Rewrite the rows below, substituting "data series" for every "series" and keeping everything else the same. Leave out the pictures.

═══

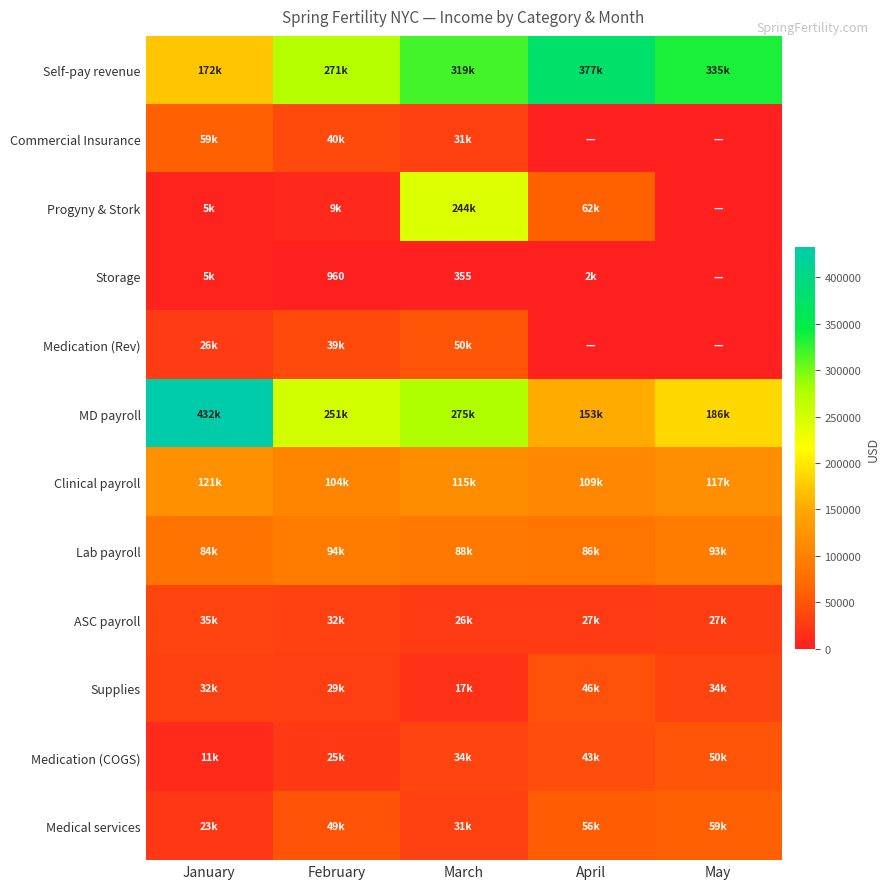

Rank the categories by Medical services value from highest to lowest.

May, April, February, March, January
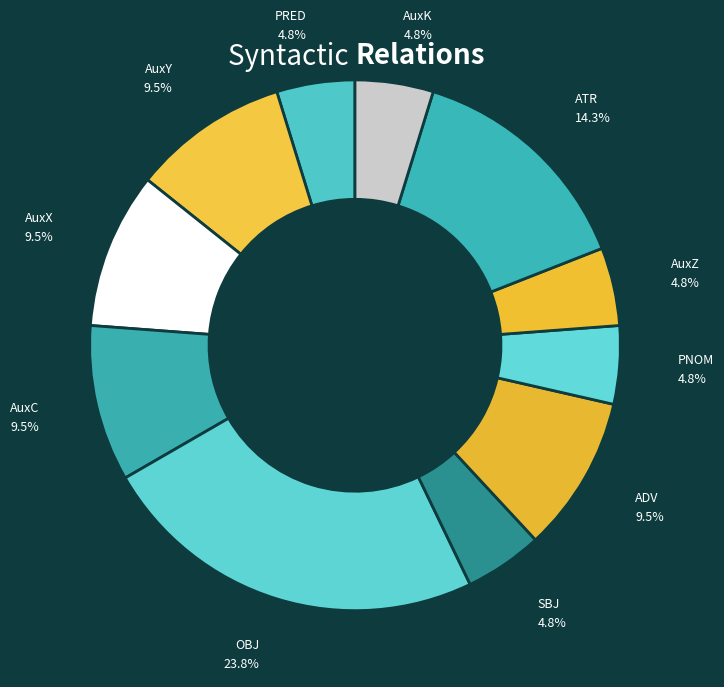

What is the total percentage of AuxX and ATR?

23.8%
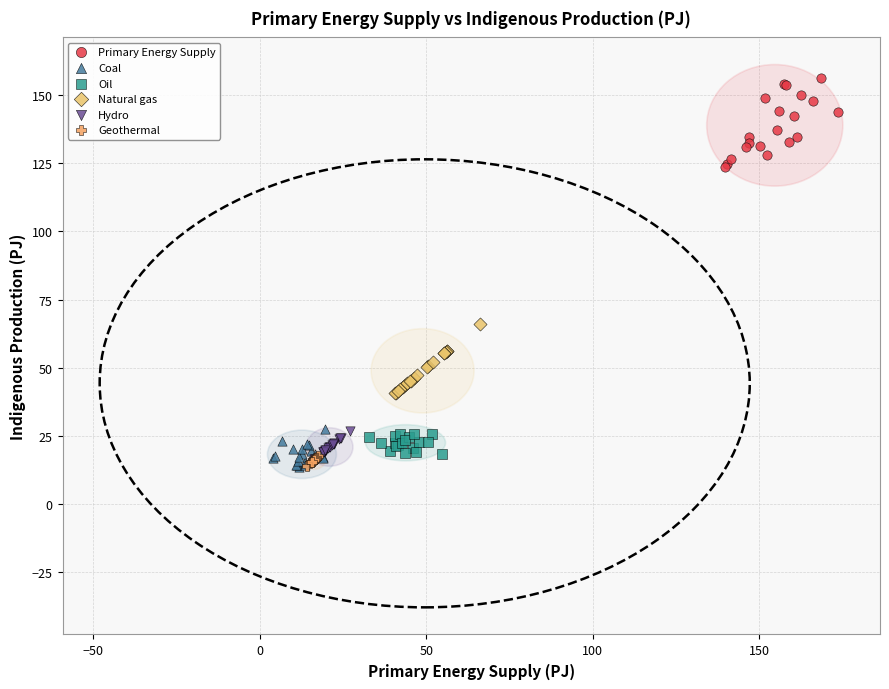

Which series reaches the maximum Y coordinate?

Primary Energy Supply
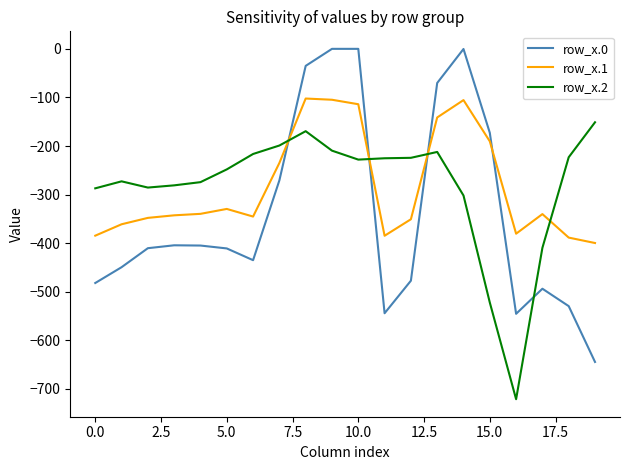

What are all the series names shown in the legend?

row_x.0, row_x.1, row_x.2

═══

§ **Response area**
Rank the categories by Medical services value from highest to lowest.

May, April, February, March, January

What is the total percentage of AuxX and ATR?

23.8%

Which data series reaches the maximum Y coordinate?

Primary Energy Supply

What are all the data series names shown in the legend?

row_x.0, row_x.1, row_x.2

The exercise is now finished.